As far as madhouse comedies go, Get Crazy doesn’t have the relentlessly absurd dialogue or rhythmic comic pacing that made Airplane! a laugh-a-minute masterpiece. No one ever breaks the fourth wall to comment on the outrageousness and give the movie a meta edge. While there are some well-executed gags (the scene where King Blues eulogizes a blind bluesman at a funeral attended by other blind bluesmen made me giggle at its wrongness), the movie is mostly a crass cartoon—the work of someone who obviously binged on Mad Magazine, National Lampoon albums and R. Crumb comics as a young lad.

But Get Crazy still boasts an energetic, balls-to-the-wall rambunctiousness, especially in its gung-ho performances. While McDowell and the aforementioned musicians spend their stage time giving off dick-swinging swagger, the scene-stealers at this concert are The Nada Band, a gang of female punkers led by acrobatic bruiser Nada (Lori Eastside, formerly of Kid Creole & the Coconuts).

So, why haven’t you heard of Get Crazy until now?
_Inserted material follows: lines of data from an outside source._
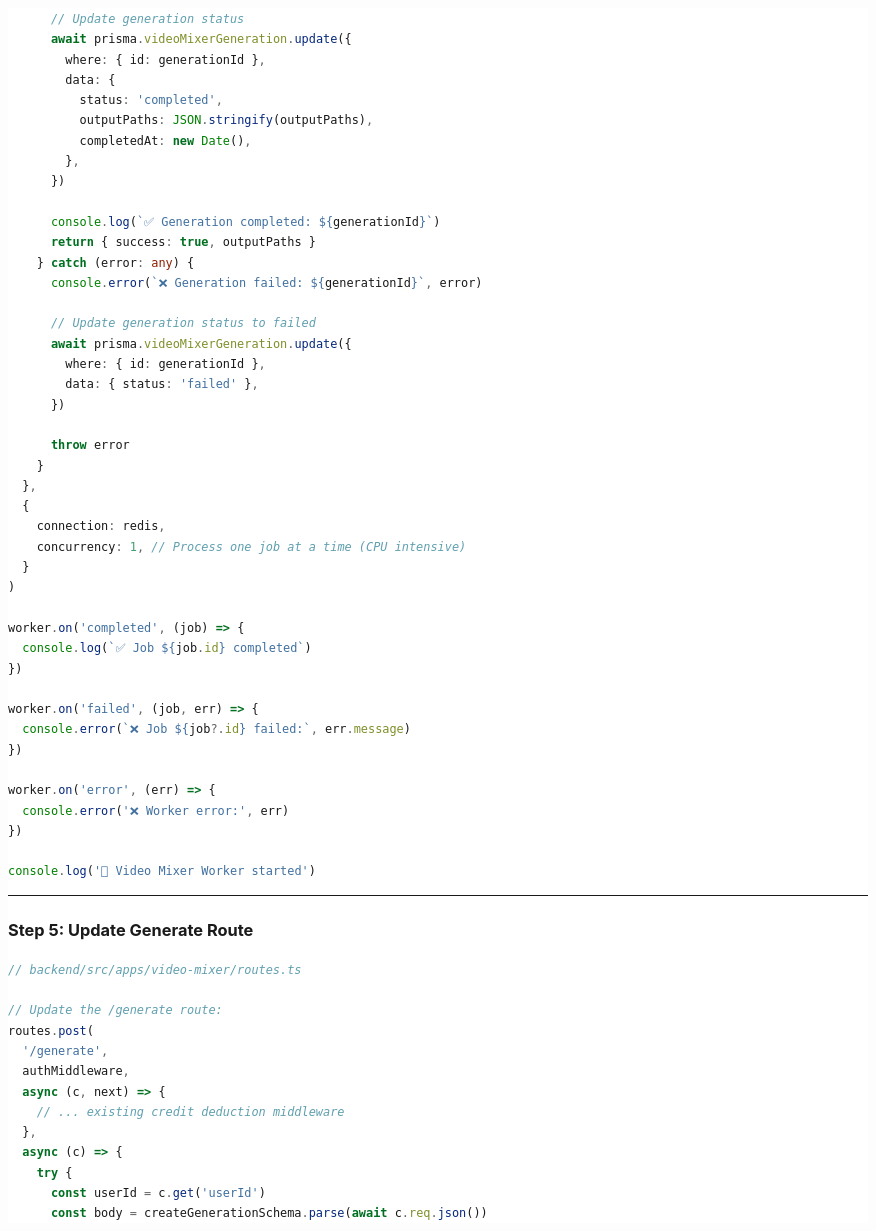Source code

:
 ```typescript
      // Update generation status
      await prisma.videoMixerGeneration.update({
        where: { id: generationId },
        data: {
          status: 'completed',
          outputPaths: JSON.stringify(outputPaths),
          completedAt: new Date(),
        },
      })

      console.log(`✅ Generation completed: ${generationId}`)
      return { success: true, outputPaths }
    } catch (error: any) {
      console.error(`❌ Generation failed: ${generationId}`, error)

      // Update generation status to failed
      await prisma.videoMixerGeneration.update({
        where: { id: generationId },
        data: { status: 'failed' },
      })

      throw error
    }
  },
  {
    connection: redis,
    concurrency: 1, // Process one job at a time (CPU intensive)
  }
)

worker.on('completed', (job) => {
  console.log(`✅ Job ${job.id} completed`)
})

worker.on('failed', (job, err) => {
  console.error(`❌ Job ${job?.id} failed:`, err.message)
})

worker.on('error', (err) => {
  console.error('❌ Worker error:', err)
})

console.log('🔧 Video Mixer Worker started')
```

---

### Step 5: Update Generate Route

```typescript
// backend/src/apps/video-mixer/routes.ts

// Update the /generate route:
routes.post(
  '/generate',
  authMiddleware,
  async (c, next) => {
    // ... existing credit deduction middleware
  },
  async (c) => {
    try {
      const userId = c.get('userId')
      const body = createGenerationSchema.parse(await c.req.json())

```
Remember when I said it was kinda released? According to Arkush, the production company who picked up the film dumped it in only a couple of LA theaters on its opening weekend, taking it out of said theaters the following weekend. (Arkush claims the company released it to sell the shares in it to some Wall Street tax shelter group, and then put it out so it would lose money—“just like The Producers!”) It did have a brief life on cable and home video, gaining savvy fans here and there. (AC/DC’s Brian Johnson told McDowell he and his bandmates watched it often on the tour bus.)

Apart from someone posting the whole film on YouTube, Get Crazy was considered lost until Kino Lorber found the print and gave it a 2K restoration for a long-overdue Blu-ray/DVD release. They also got Arkush to corral surviving cast and crew members on Zoom for an hour-long doc titled “The After Party,” where they all collectively agree that making Get Crazy was the most fun experience they ever had making a movie. Judging from all the comic carnage that’s laid out on-screen, it’s obvious everyone involved had a good-ass time.